When you create a will, you choose who will receive your property, you select someone you trust to act as the “personal representative” or “executor,” and if you have children under 18 years of age, you appoint the person you want to be their legal guardian if you die. Creating a will is the cornerstone of an estate plan, but can this be done using a statutory will?
A statutory will is a “fill-in-the-blank” form that is simple to complete, inexpensive to prepare, but very limited in its use. A statutory will is only authorized for use in a handful of states, and Ohio is not one of them.
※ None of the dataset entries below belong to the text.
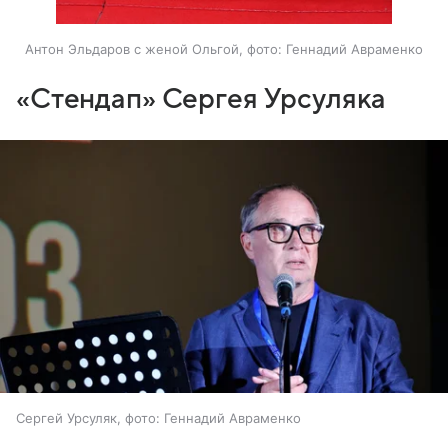
Антон Эльдаров с женой Ольгой, фото: Геннадий Авраменко
«Стендап» Сергея Урсуляка
Сергей Урсуляк, фото: Геннадий Авраменко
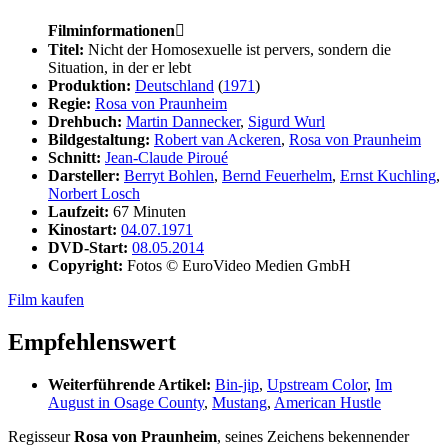
Filminformationen

Titel:
Nicht der Homosexuelle ist pervers, sondern die
Situation, in der er lebt
Produktion:
Deutschland
(
1971
)
Regie:
Rosa von Praunheim
Drehbuch:
Martin Dannecker
,
Sigurd Wurl
Bildgestaltung:
Robert van Ackeren
,
Rosa von Praunheim
Schnitt:
Jean-Claude Piroué
Darsteller:
Berryt Bohlen
,
Bernd Feuerhelm
,
Ernst Kuchling
,
Norbert Losch
Laufzeit:
67 Minuten
Kinostart:
04.07.1971
DVD-Start:
08.05.2014
Copyright:
Fotos © EuroVideo Medien GmbH
Film kaufen
Empfehlenswert
Weiterführende Artikel:
Bin-jip
,
Upstream Color
,
Im
August in Osage County
,
Mustang
,
American Hustle
Regisseur
Rosa von Praunheim
, seines Zeichens bekennender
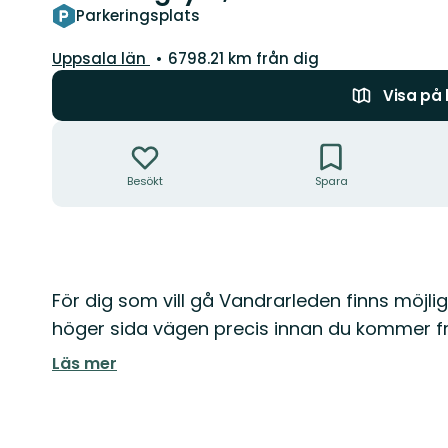
Parkeringsplats
Län:
Uppsala län
6798.21 km från dig
Visa på
Åtgärder
Besökt
Spara
Beskrivning
För dig som vill gå Vandrarleden finns möjli
höger sida vägen precis innan du kommer fra
Läs mer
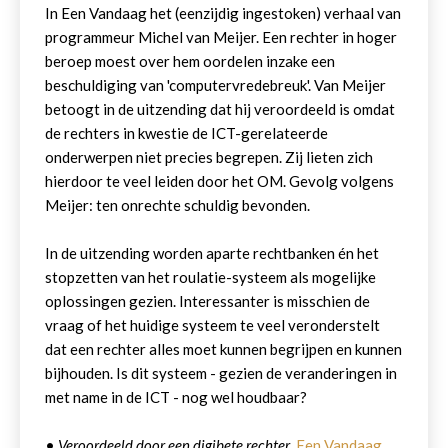
In Een Vandaag het (eenzijdig ingestoken) verhaal van
programmeur Michel van Meijer. Een rechter in hoger
beroep moest over hem oordelen inzake een
beschuldiging van 'computervredebreuk'. Van Meijer
betoogt in de uitzending dat hij veroordeeld is omdat
de rechters in kwestie de ICT-gerelateerde
onderwerpen niet precies begrepen. Zij lieten zich
hierdoor te veel leiden door het OM. Gevolg volgens
Meijer: ten onrechte schuldig bevonden.
In de uitzending worden aparte rechtbanken én het
stopzetten van het roulatie-systeem als mogelijke
oplossingen gezien. Interessanter is misschien de
vraag of het huidige systeem te veel veronderstelt
dat een rechter alles moet kunnen begrijpen en kunnen
bijhouden. Is dit systeem - gezien de veranderingen in
met name in de ICT - nog wel houdbaar?
•
Veroordeeld door een digibete rechter
,
Een Vandaag
,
Because of their limitations, statutory wills should not be used by:
- Blended families: The families need specific estate planning tools to make sure that children from previous relationships are taken into consideration, as many states do not recognize ‘step’ families in the laws used to distribute property when there is no will – known as the laws of intestacy.
- Families with large amounts of property or complex estates.
- Parents who will not be leaving equal shares of property to their children, since a statutory will assumes that all heirs in the same family category would be treated the same.
- Families with special needs children: A statutory will cannot be used to set up a trust or make other arrangements that may be necessary if there is a child who may need ongoing special care as an adult – particularly since an outright inheritance may interrupt any public benefits.
- Business owners: The statutory will does not provide any way to implement a business succession plan.
A statutory will does not meet the needs of many of today’s families – consider working with an estate planning attorney who can create a will that reflects your true intentions and meets your specific needs.